==== Document segment ====

From left: Andrea Despot, chair of the EVZ Foundation; Joseph Schuster, president of Germany's Central Council of Jews; and Felix Klein, Germany's federal antisemitism commissioner, pose with placards stating "We remember," in reference to International Holocaust Remembrance Day in Berlin, Jan. 25, 2024. Photo by Sean Gallup/Getty Images.
From left: Andrea Despot, chair of the EVZ Foundation; Joseph Schuster, president of Germany's Central Council of Jews; and Felix Klein, Germany's federal antisemitism commissioner, pose with placards stating "We remember," in reference to International Holocaust Remembrance Day in Berlin, Jan. 25, 2024. Photo by Sean Gallup/Getty Images.

The 4,782 documented instances of Jew-hatred in Germany in 2023—2,787 of which happened after Oct. 7—represent an 80% increase over 2022, according to a report from the Federal Association of Departments for Research and Information Centers on Antisemitism.

On average, about 33 antisemitic incidents occurred per day in Germany from Oct. 7 until the end of the year, compared to a little more than seven daily from Jan. 1 to Oct. 7, 2023, according to the new data, released on Tuesday by the Bundesverband RIAS, which is funded by the German state.

Two-thirds of the instances that involved “extreme violence, assaults and threats” also took place after Oct. 7, per the study.

“The antisemitic massacres and terrorist attacks in Israel motivate people in Germany to engage in antisemitic behavior,” said Bianca Loy, research associate at the Bundesverband RIAS and co-author of the study. “Many well-known antisemitic stereotypes have been updated and applied to the Hamas massacres, and the war in Israel and Gaza.”

Owing to this, she added, “violence against Jews has been justified, trivialized or denied.”

Loy called the situation, in which many have to hide their Jewish identities, “alarming and unacceptable.”

“The unprecedented rise in antisemitic incidents must be understood as a wake-up call,” stated Benjamin Steinitz, managing director of the Bundesverband RIAS. “The state has the responsibility to ensure that Jews can safely participate in civic life.”

====

_Tasks for this exercise_
**A)** Answer these questions using the article on antisemitic incidents in Germany:
(i) How many instances of Jew-hatred were documented in Germany in 2023?
(ii) On average, about how many antisemitic incidents occurred per day in Germany from Oct. 7 until the end of the year?
(iii) Who is the managing director of the Bundesverband RIAS?
**B)** From the article on antisemitic incidents in Germany, output the passage starting at "The 4,782 documented" and ending at "per the study.", copied word for word.
The dataset items have no connection to the article on antisemitic incidents in Germany.

==== Record extracts ====

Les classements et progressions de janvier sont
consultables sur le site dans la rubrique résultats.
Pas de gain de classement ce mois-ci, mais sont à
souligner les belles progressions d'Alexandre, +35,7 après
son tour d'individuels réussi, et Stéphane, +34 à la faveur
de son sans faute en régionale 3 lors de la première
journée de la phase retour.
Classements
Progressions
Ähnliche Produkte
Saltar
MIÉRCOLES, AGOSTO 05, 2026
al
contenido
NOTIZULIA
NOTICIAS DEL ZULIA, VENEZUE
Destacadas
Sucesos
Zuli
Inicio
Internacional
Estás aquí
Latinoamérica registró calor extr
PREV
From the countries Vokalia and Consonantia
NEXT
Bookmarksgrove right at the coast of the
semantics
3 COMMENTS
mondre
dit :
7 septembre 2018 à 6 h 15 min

====

_Answers to the tasks_
**A)**
(i) 4,782
(ii) About 33
(iii) Benjamin Steinitz

**B)**
The 4,782 documented instances of Jew-hatred in Germany in 2023—2,787 of which happened after Oct. 7—represent an 80% increase over 2022, according to a report from the Federal Association of Departments for Research and Information Centers on Antisemitism.

On average, about 33 antisemitic incidents occurred per day in Germany from Oct. 7 until the end of the year, compared to a little more than seven daily from Jan. 1 to Oct. 7, 2023, according to the new data, released on Tuesday by the Bundesverband RIAS, which is funded by the German state.

Two-thirds of the instances that involved “extreme violence, assaults and threats” also took place after Oct. 7, per the study.